📉No puedo decir que mi problema sea grande, pero puedo afirmar que es serio. Bah... ¿qué problema no lo es? No quiero sonar egoísta, pero el mío puede ser bastante desagradable, y no solo para mí: desafortunadamente, tengo que compartirlo.
La mayoría lo calificaría de “embarazoso”, pero esa palabra no le hace justicia. Más bien, es todo lo opuesto. Puedo decir, sin exagerar, que tengo un problema muy pequeño. No es genético, no es una enfermedad, ni una malformación… es casi una formación.
Ya no me avergüenzo, pero aún siento algo indescriptible. Sí, lo confieso: no tengo un pene, tengo una pena. Sería demasiado generoso llamarlo de otro modo. Es casi imperceptible. La última vez que fui al médico, lo estudiaron con un microscopio.
La primera vez que estuve con una mujer, a oscuras y a punto de experimentar el amor carnal, creyó que la picaba un mosquito en la intimidad. Me arrojó aerosol venenoso (eso sí que arde). Luego me vio desnudo y dijo:
—Te está picando a vos… ¡sos lesbiana!
Y salió corriendo desnuda, gritando, para nunca volver.

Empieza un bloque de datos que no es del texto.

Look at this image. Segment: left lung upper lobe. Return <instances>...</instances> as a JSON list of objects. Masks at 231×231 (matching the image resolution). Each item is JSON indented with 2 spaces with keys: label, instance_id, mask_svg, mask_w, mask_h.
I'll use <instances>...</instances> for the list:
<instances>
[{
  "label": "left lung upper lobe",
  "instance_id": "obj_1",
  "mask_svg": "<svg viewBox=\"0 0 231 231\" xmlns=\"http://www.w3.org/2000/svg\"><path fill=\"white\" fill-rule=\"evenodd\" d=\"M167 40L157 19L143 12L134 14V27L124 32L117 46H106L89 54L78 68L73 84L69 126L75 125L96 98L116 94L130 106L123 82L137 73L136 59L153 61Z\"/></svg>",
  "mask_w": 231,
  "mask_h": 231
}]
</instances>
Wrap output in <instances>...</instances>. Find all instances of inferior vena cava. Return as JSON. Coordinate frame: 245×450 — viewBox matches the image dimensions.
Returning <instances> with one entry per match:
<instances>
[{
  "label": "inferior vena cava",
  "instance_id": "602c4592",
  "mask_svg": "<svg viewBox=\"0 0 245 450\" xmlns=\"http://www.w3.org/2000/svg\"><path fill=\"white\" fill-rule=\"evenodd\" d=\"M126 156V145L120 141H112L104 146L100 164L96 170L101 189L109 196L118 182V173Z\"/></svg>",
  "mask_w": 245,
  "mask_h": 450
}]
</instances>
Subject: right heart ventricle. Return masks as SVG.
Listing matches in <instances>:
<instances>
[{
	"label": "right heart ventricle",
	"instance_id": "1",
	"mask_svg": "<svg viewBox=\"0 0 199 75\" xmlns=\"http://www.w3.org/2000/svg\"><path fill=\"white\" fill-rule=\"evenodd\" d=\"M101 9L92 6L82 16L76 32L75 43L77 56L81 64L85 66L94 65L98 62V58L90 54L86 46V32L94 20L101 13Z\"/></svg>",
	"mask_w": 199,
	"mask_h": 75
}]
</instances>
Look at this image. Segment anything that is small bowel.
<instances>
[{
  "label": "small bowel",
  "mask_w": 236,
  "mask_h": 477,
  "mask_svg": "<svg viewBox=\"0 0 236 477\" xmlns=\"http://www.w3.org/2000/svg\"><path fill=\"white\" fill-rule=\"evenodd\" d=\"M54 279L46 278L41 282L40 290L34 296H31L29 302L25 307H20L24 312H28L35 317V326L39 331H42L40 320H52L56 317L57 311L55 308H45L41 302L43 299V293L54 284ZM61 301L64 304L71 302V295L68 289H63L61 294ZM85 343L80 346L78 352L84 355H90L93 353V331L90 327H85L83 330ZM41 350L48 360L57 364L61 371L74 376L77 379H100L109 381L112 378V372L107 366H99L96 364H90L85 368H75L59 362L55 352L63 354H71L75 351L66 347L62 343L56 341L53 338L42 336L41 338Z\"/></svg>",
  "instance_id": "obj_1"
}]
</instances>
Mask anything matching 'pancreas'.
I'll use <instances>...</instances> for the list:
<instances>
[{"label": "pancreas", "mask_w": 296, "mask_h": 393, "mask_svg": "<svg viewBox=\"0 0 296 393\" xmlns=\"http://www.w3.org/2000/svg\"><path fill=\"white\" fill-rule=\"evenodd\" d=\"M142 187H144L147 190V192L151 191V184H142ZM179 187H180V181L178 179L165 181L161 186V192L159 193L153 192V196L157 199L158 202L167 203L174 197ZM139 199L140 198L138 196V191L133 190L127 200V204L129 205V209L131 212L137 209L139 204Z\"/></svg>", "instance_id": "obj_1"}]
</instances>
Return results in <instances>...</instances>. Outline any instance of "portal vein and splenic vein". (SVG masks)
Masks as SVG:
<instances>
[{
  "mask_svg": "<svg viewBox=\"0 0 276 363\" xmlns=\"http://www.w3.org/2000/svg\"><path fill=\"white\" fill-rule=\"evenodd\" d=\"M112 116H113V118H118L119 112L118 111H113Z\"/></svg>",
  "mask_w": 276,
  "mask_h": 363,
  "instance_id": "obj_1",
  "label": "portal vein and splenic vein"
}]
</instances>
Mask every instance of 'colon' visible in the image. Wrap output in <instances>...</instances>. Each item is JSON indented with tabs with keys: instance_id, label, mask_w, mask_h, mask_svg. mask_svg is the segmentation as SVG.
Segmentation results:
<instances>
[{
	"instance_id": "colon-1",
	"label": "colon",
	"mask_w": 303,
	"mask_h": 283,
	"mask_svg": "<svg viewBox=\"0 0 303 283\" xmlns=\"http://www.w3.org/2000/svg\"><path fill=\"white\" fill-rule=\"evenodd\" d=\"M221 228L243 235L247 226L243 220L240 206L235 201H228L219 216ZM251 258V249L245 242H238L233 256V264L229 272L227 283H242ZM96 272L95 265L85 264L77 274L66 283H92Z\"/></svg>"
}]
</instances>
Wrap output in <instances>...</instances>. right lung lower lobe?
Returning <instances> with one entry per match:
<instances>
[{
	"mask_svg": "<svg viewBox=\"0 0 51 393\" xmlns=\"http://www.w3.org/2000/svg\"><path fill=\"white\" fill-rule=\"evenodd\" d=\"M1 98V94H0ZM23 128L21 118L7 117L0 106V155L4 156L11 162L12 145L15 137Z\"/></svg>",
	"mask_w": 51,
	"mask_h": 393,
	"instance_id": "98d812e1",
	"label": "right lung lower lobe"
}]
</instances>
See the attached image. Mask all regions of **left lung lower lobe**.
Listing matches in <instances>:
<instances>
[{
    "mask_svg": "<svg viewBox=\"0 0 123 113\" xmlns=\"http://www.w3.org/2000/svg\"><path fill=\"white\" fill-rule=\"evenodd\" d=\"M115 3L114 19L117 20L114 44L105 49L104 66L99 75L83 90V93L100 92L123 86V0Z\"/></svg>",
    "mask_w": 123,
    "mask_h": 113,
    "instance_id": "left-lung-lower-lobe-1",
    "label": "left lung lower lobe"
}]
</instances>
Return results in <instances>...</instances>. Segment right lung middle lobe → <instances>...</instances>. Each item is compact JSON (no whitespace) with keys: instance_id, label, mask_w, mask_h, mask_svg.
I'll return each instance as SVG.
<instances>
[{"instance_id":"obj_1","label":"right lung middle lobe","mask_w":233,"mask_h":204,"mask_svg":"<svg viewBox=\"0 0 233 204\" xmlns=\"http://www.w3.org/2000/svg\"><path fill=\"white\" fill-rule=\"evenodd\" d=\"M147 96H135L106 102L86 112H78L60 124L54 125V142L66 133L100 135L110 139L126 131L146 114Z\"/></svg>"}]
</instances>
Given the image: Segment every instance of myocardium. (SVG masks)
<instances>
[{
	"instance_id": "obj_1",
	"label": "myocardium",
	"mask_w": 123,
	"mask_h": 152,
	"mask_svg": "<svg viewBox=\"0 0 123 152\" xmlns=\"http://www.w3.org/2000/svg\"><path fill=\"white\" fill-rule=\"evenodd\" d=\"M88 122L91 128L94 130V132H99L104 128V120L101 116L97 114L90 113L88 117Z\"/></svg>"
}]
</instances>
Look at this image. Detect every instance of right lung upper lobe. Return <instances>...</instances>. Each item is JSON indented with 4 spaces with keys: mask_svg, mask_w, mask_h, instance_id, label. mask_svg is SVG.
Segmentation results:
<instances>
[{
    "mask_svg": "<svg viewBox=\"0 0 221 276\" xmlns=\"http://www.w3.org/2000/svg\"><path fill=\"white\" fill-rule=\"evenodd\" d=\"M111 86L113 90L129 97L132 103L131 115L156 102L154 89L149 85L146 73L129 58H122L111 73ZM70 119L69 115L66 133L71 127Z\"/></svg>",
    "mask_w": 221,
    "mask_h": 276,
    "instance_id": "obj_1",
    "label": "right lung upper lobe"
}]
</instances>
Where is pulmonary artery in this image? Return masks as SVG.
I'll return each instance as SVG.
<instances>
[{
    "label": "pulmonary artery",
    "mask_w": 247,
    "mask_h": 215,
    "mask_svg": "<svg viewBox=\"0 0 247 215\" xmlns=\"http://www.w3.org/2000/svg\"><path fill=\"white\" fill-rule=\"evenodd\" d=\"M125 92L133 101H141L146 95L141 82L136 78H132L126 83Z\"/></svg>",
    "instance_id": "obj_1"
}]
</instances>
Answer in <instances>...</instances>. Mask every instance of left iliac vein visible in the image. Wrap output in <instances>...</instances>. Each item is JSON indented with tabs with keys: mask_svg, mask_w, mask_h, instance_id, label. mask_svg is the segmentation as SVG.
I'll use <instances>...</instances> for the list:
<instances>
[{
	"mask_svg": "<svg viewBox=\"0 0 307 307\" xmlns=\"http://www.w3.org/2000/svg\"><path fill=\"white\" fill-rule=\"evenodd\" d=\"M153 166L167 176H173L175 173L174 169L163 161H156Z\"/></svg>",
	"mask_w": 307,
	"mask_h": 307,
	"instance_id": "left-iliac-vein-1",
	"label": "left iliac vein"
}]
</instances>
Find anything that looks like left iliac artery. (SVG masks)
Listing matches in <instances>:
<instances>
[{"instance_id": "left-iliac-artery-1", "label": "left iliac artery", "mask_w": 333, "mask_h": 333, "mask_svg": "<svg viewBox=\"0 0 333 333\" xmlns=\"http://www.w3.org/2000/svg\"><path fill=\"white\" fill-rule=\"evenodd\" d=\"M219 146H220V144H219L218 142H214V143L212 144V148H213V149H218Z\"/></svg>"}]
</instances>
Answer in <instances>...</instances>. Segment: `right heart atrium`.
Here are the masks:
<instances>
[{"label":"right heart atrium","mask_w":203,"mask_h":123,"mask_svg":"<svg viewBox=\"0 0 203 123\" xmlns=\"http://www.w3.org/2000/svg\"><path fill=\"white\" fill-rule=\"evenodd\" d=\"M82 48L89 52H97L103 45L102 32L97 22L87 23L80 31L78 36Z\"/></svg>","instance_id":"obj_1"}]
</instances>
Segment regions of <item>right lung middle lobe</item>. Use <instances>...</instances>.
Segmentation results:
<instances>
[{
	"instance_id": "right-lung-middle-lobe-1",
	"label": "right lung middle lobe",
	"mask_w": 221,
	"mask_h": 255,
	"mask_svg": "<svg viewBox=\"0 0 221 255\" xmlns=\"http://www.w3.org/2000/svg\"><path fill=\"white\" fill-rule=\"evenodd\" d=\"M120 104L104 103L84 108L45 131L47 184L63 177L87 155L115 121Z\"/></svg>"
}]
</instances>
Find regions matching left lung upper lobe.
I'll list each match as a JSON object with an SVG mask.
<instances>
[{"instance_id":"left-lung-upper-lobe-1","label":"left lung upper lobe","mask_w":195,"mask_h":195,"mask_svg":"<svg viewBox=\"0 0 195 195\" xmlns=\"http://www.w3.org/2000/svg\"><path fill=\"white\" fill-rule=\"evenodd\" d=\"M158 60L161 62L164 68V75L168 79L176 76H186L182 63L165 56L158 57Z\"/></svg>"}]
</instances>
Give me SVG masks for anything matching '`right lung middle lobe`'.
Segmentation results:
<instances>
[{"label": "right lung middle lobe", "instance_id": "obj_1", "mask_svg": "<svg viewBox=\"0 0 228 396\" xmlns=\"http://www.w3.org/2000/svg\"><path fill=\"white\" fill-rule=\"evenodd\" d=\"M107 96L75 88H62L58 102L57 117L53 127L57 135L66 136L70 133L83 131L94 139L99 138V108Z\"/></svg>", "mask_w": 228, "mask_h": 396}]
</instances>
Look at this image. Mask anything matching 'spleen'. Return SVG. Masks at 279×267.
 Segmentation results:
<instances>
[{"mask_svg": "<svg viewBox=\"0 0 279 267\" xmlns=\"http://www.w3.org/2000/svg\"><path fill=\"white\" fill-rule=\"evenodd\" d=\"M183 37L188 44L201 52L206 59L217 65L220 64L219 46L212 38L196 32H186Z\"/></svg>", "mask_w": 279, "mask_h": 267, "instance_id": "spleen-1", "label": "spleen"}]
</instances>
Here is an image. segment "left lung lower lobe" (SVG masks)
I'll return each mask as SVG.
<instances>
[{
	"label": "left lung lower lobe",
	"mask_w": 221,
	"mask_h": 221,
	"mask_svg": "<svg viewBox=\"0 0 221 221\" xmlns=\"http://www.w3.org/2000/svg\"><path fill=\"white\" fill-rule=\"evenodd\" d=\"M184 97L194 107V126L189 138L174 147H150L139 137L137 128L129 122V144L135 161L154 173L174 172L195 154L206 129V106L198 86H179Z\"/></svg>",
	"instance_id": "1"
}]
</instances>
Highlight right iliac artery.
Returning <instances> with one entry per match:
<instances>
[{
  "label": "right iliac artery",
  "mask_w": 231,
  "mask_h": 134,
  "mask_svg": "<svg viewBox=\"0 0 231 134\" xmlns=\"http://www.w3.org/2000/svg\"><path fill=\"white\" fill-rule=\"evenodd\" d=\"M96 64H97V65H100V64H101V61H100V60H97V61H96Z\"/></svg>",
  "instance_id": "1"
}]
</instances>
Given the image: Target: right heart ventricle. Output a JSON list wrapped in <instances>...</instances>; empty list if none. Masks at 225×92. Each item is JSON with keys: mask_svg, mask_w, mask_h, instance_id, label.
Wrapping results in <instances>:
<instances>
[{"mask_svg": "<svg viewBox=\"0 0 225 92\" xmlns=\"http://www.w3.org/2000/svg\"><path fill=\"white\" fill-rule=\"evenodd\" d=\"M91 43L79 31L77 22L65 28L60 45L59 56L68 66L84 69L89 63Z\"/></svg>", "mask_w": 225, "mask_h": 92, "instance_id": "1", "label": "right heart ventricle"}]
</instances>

Fue doloroso. Con el tiempo me enteré de que en el barrio dudaban si era hombre, mujer, andrógino o engendro. Como nadie se me acercaba, llegó un punto en que tuve necesidades masculinas, y para masturbarme necesitaba una pincita de depilar... y una lupa.
Busqué ayuda por todos lados: hospitales, doctores, Internet. Probé con productos químicos, naturales, incluso con el Flautista de Hamelin. Nada. El mejor cirujano del mundo me dijo que la mejor opción era el cambio de sexo. Un día probé inyectarme uranio... no creció, pero empezó a explotar.
En mi matrimonio, todo fue peor. Cada vez que teníamos relaciones, mi esposa no llegaba al orgasmo... porque le daban cosquillas. Lo intentamos de muchas formas. Hasta que algo cambió: ella empezó a aprovechar ese momento para hablar por teléfono. Cuando yo la miraba a los ojos, decía:
—¿Ya terminaste?
—No había empezado...
Para ella, tener relaciones conmigo era ganar tiempo. Mientras yo estaba “ahí”, ella aprovechaba para hacer otras cosas. Una vez, perdió el escarbadientes y usó mi miembro para limpiarse los dientes. Así fue mi primer sexo oral.
En la desesperación, compré vibradores, consoladores, incluso uno con arnés. Pero las instrucciones estaban en chino… me lo puse al revés. Sentí algo increíble. Ella no. Hasta que aprendí a usarlo. Cada vez quería más. Terminé comprando un matafuegos. Ahí se calmó.
Ella me ama, aunque se consiguió dos amantes (porque le daba vergüenza tener solo uno). Nunca me reprochó nada, ni siquiera que salpicara el inodoro. Por eso la amo. Una vez tomé un viagra… me miré y parecía un fósforo. La llamé:
—Mi amor, me tomé un viagra. En cinco minutos llego.
—Te espero en cuatro —me dijo. Tuve que apurarme…
Ella siempre decía que yo tenía la silueta de una estatua griega. Le respondía que en la Antigüedad, era bello tener el miembro pequeño. Por eso las estatuas eran así.
Ella sonreía y decía:
—Mi amor... también estaba bien visto tener relaciones entre hombres. Y ni Cupido la tiene tan chiquita.
Harto de la miseria y las burlas, llamé a los del Récord Guinness. Vinieron. Me examinaron. Hicieron todo lo necesario. Pero no pudieron medirlo…
No tenían cómo registrar medidas menores al milímetro.